◆ **THE TASK**:
Whenever a line below holds the word "root", count it; then give the total and nothing else.
--- GIVEN INFORMATION Enclosed Below ---
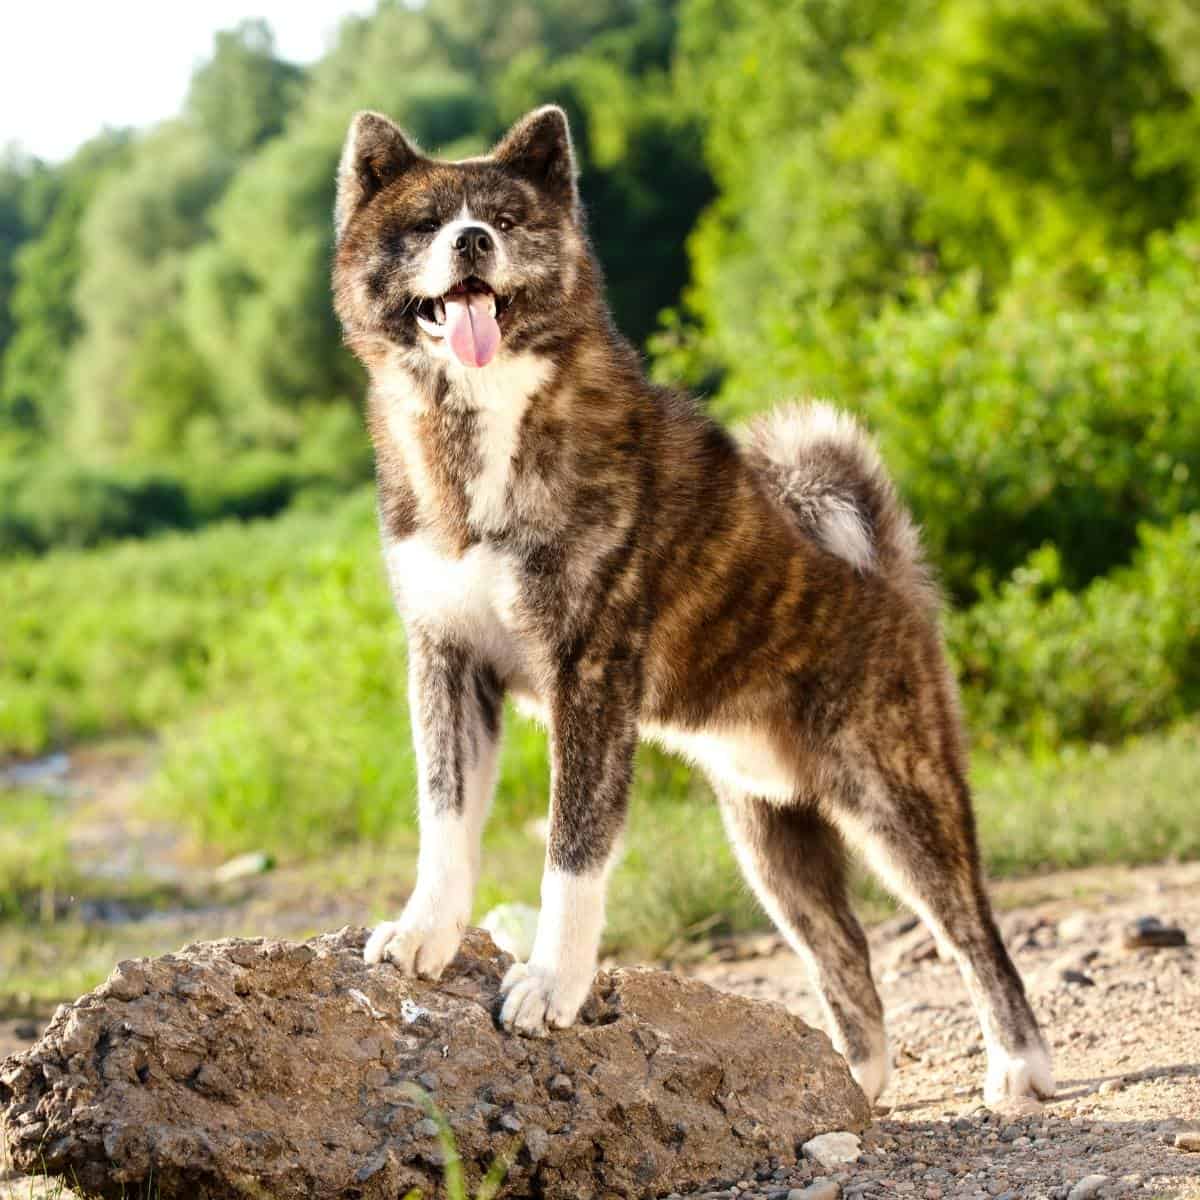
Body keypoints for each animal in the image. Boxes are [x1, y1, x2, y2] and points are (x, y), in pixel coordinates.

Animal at [328, 105, 1051, 1104]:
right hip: (771, 842)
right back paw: (849, 1088)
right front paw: (425, 933)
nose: (471, 241)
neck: (484, 434)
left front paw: (551, 986)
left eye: (507, 221)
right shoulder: (446, 664)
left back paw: (1019, 1067)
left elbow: (572, 856)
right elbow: (444, 822)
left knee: (974, 934)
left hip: (899, 802)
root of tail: (891, 574)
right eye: (426, 223)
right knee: (847, 956)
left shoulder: (589, 681)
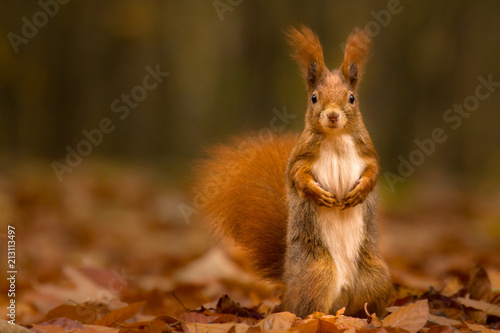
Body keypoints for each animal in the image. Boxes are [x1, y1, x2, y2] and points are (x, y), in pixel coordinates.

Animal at [197, 26, 392, 316]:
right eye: (314, 98)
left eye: (352, 98)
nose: (332, 115)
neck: (335, 138)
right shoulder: (301, 156)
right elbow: (296, 176)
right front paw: (316, 193)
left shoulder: (367, 152)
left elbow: (374, 171)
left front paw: (361, 191)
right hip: (317, 271)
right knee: (306, 308)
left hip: (374, 276)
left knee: (365, 305)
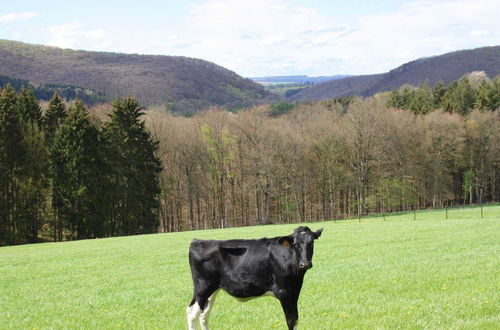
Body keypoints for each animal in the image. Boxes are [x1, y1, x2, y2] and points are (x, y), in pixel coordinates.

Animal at [186, 227, 322, 330]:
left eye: (311, 243)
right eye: (296, 244)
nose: (305, 264)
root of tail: (197, 241)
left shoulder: (294, 291)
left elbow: (295, 318)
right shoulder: (284, 292)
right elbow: (291, 320)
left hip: (213, 290)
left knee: (204, 315)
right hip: (202, 287)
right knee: (192, 313)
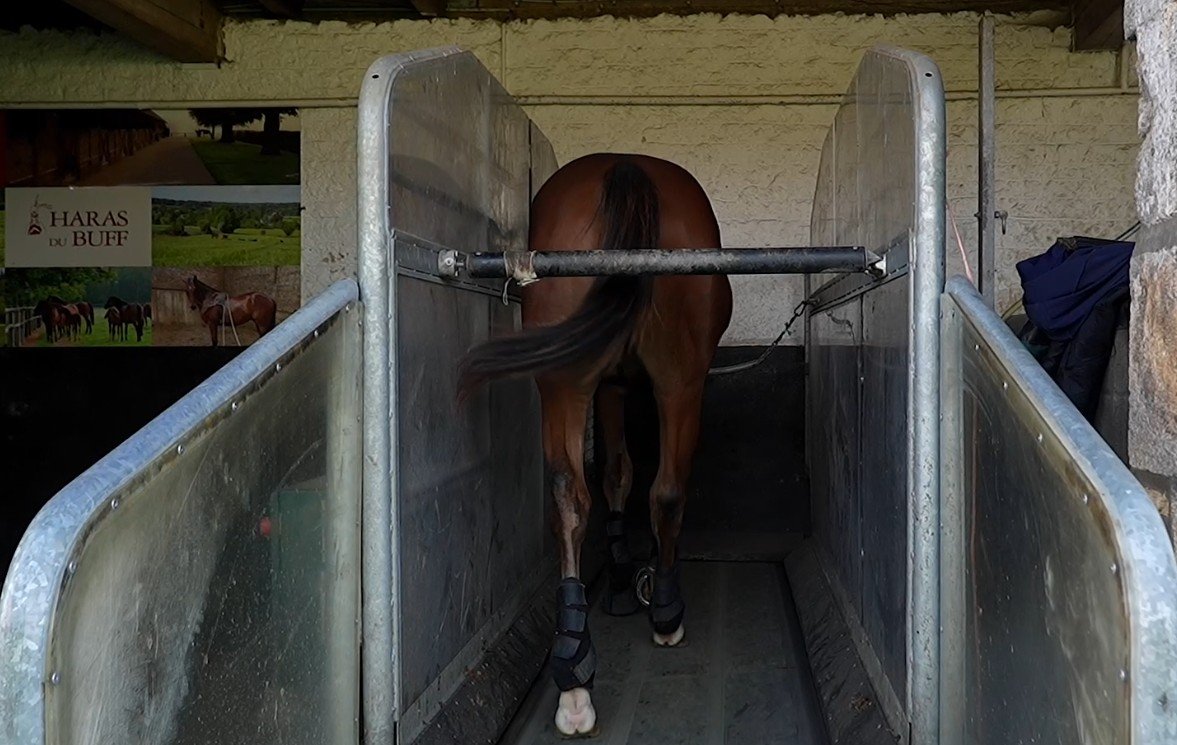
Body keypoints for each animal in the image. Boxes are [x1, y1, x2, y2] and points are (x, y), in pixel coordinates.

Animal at [457, 153, 733, 737]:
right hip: (679, 382)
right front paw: (633, 583)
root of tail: (627, 167)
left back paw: (574, 675)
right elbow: (628, 476)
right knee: (668, 490)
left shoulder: (606, 386)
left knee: (569, 497)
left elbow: (613, 474)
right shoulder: (623, 386)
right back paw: (665, 614)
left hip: (564, 379)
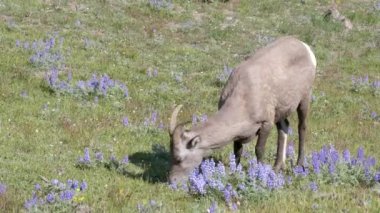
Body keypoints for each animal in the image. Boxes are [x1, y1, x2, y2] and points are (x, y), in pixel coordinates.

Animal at [168, 36, 316, 183]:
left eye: (179, 158)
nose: (172, 181)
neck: (244, 97)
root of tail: (305, 47)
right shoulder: (239, 136)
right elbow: (237, 153)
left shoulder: (266, 124)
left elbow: (259, 150)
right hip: (280, 111)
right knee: (284, 127)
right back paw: (277, 167)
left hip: (304, 99)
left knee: (302, 127)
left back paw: (299, 165)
--- End of Enclosed GIVEN INFORMATION ---
◆ **SOLUTION TO THIS PROBLEM**:
4